Endormissement, performances et série de photographies
Kazahastan Ousbekisthan Kirghizistan – 2017
La “Route de la Soie” fait rêver. Dans l’imaginaire collectif européen, elle est très populaire. Bruissant avec délicatesse, elle évoque le chatoiement et le miroitement de tissus raffinés et précieux. Elle renvoie à Orient fantasmé et mythique, où d’innombrables caravanes traversent d’opulentes oasis telles que les cités de Samarcande ou de Kachgar.

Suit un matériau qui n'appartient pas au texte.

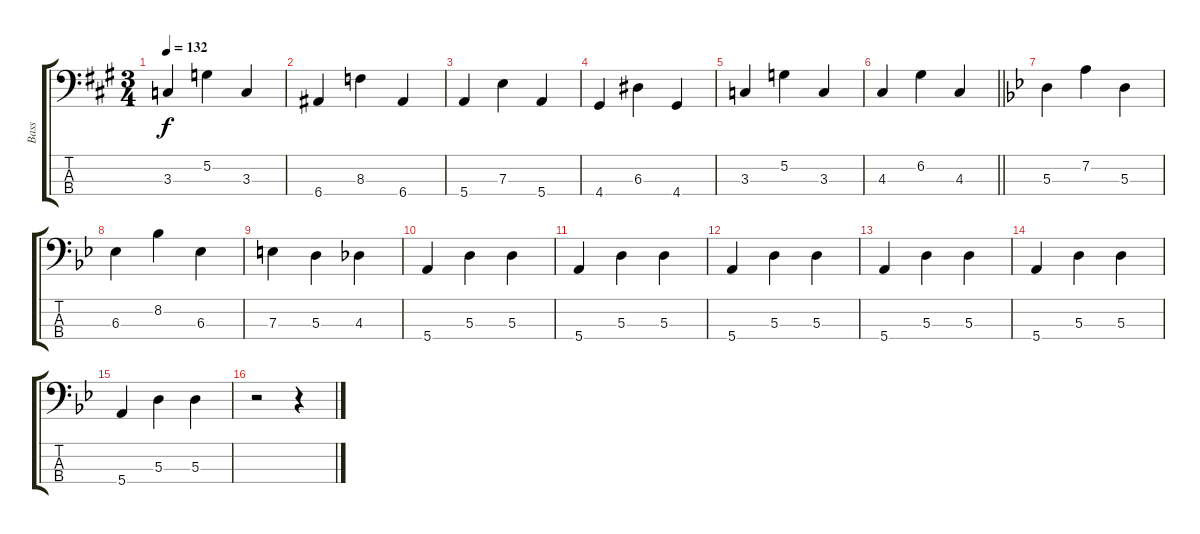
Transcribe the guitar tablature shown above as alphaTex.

\track ("Bass" "Bass") {instrument electricbassfinger}
\staff {score tabs}
\tuning (G2 D2 A1 E1) {hide}
\ts (3 4)
\tempo 132
\clef f4
\ks a
3.3.4{dy f} 5.2.4 3.3.4 |
6.4.4 8.3.4 6.4.4 |
5.4.4 7.3.4 5.4.4 |
4.4.4 6.3.4 4.4.4 |
3.3.4 5.2.4 3.3.4 |
\barLineRight lightlight
4.3.4 6.2.4 4.3.4 |
\ks bb
5.3.4 7.2.4 5.3.4 |
6.3.4 8.2.4 6.3.4 |
7.3.4 5.3.4 4.3.4 |
5.4.4 5.3.4 5.3.4 |
5.4.4 5.3.4 5.3.4 |
5.4.4 5.3.4 5.3.4 |
5.4.4 5.3.4 5.3.4 |
5.4.4 5.3.4 5.3.4 |
5.4.4 5.3.4 5.3.4 |
r.2 r.4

Pourtant, la réalité géopolitique de cette ceinture économique est bien plus brutale et meurtrière qu’il n’y paraît. Lamyne M a fait le voyage en train, de l’Allemagne à la Chine. Au-delà de la beauté des paysages et de l’émerveillement des touristes, il a entrevu “une souffrance inouïe” dissimulée au creux de l’histoire du “Silk Way”. En dialoguant avec des acteurs locaux et des commerçants, il a saisi l’ampleur des violences mises à l’oeuvre. Vers à soie maltraités, ouvriers exploités, expropriés et exposés à des produits toxiques ont été quelques uns des piliers de la construction du prestigieux “Silk Way”. Les révoltes d’ouvriers et les diverses protestations ont été écrasées d’une main de fer, dans un silence de plomb. “Les petites mains qui ont travaillé ne sont pas citées”, constate Lamyne M.

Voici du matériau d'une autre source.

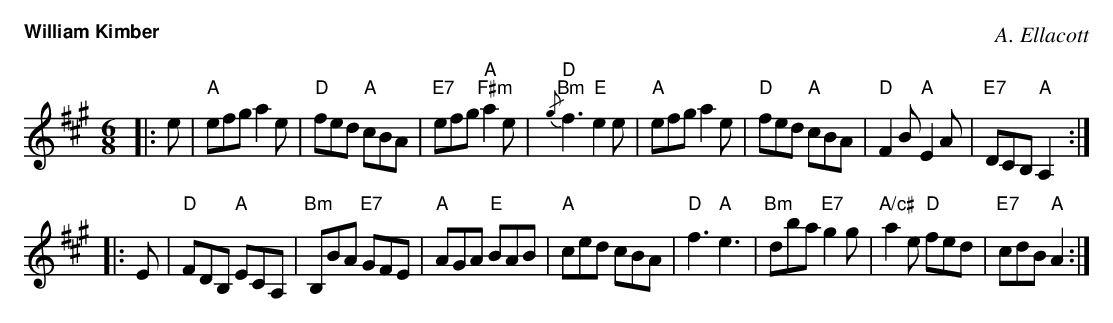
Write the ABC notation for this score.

X:1
T:William Kimber
C:A. Ellacott
M:6/8
L:1/8
K:A
|: e | "A"efg a2e | "D"fed "A"cBA | "E7"efg "A""F#m"a2e | "D""Bm"{/g}f3 "E"e2e | "A"efg a2e | "D"fed "A"cBA | "D"F2B "A"E2A | "E7"DCB, "A"A,2 :|
|: E | "D"FDB, "A"ECA, | "Bm"B,BA "E7"GFE | "A"AGA "E"BAB | "A"ced cBA | "D"f3 "A"e3 | "Bm"dba "E7"g2g | "A/c#"a2e "D"fed | "E7"cdB "A"A2 :|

Pour rendre visible cette histoire douloureuse et méconnue, l’artiste s’est entièrement enveloppé de tissus en provenance d’Indonésie, ramenés ou trouvés sur place. Pour réaliser ses performances, il a choisi des lieux ayant hébergé des usines ou entrepôts de tissu. Se tenant debout face à nous, telle une momie solitaire sur fond de buildings étincelants ou de nature minimaliste, Lamyne interpelle. Il occupe l’espace, seul représentant d’un monde déserté par les humains. À la fois visible et dissimulé, il convoque le regard. L’atmosphère y est lourde, suffocante.